» What the task requires:
Reproduce the stretch of the passage on Florida defamation law from "Statutory Defamation /" through "types of cases.", replacing "evidentiary value" with "probative value".

In Defamation by Implication Cases:
Simply put, “if the defendant juxtaposes a series of facts so as to imply a defamatory connection between them, or creates a defamatory implication by omitting facts, he may be held responsible for the defamatory implication, unless it qualifies as an opinion, even though the particular facts are correct.”
The complete standard Jury Instructions for the type of defamation cases which may arise is provided in Appendix A. Of course, the jury instructions have to be tailored to the specifics of the case, and, citing applicable case law, certain aspects of the standard defamation jury instructions may be modified or appended.
Web site boards, Facebook
Defamation in the Employment Context:
Florida Statue 768.095, disclosures of references to prospective employers
The statute states:
768.095 Employer immunity from liability; disclosure of information regarding former or current employees.—An employer who discloses information about a former or current employee to a prospective employer of the former or current employee upon request of the prospective employer or of the former or current employee is immune from civil liability for such disclosure or its consequences unless it is shown by clear and convincing evidence that the information disclosed by the former or current employer was knowingly false or violated any civil right of the former or current employee protected under chapter 760.
Utilizing the statute, the Courts have interpreted the statute to create the following additional requirements:
Must prove by clear and convincing evidence that any statement made about her by the Defendant to any prospective employer was knowingly false, deliberately misleading, or rendered with a malicious purpose. See Linafelt v. Beverly Enterprises-Florida, Inc., 745 So 2d. 386 (Fla. 1st DCA 1999).
When a statement is made by an employer regarding an employee’s performance it is conditionally privileged and the burden shifts to the plaintiff to establish that the privilege was lost through express malice or improper purpose. Randolph v. Beer, 695 So. 2d 401, 404 (Fla. 5th DCA 1997)
Statutory Defamation / Criminal Statute
Florida Law has a few criminal statutes for defamation which includes:
836.01 Punishment for libel.—Any person convicted of the publication of a libel shall be guilty of a misdemeanor of the first degree, punishable as provided in s. 775.082 or s. 775.083.
Though the application of the statute in a criminal law context is limited, the fact that certain types of defamation acts are criminal has evidentiary value and helps meet the malice requirement in certain types of cases.
Also, see Criminal Statutes
Litigation privilege applies to pleadings filed in a case. Pleadings can be strike, and in any event, they are simply allegations. Because of the litigation privilege, a defamation claim can not arise as a result of making false allegations. Of course, sanctions with the trial judge may be pursued as part of the underlying case, and, under certain scenarios, a private cause of action may ensue after the conclusion of the underlying case, such as malicious prosecution, as well as an abuse of process claims.

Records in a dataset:
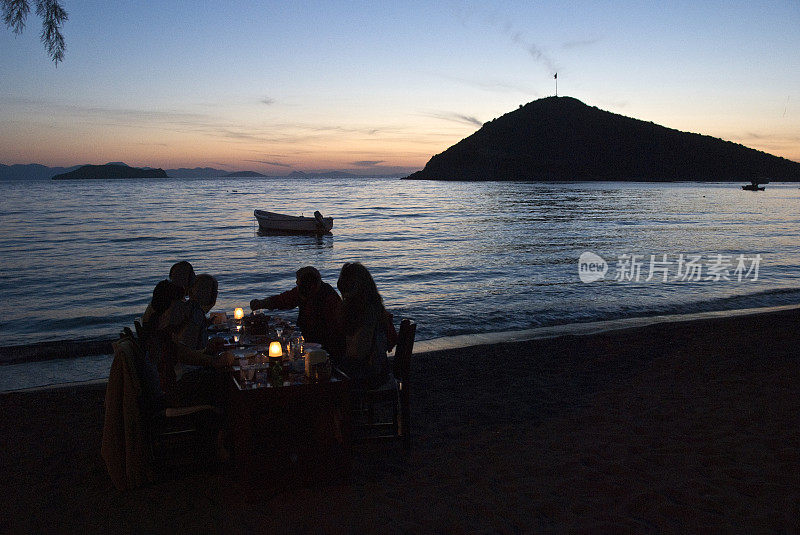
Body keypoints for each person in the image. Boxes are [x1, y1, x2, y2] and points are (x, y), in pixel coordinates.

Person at [250, 266, 345, 359]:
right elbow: (283, 300)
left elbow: (335, 329)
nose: (297, 284)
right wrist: (262, 303)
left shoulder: (329, 298)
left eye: (298, 282)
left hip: (327, 346)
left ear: (311, 285)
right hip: (309, 340)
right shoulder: (303, 290)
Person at [336, 262, 390, 389]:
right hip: (377, 369)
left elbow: (358, 354)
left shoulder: (367, 313)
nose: (343, 297)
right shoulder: (374, 306)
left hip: (370, 374)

» Reply to the task:
Statutory Defamation / Criminal Statute
Florida Law has a few criminal statutes for defamation which includes:
836.01 Punishment for libel.—Any person convicted of the publication of a libel shall be guilty of a misdemeanor of the first degree, punishable as provided in s. 775.082 or s. 775.083.
Though the application of the statute in a criminal law context is limited, the fact that certain types of defamation acts are criminal has probative value and helps meet the malice requirement in certain types of cases.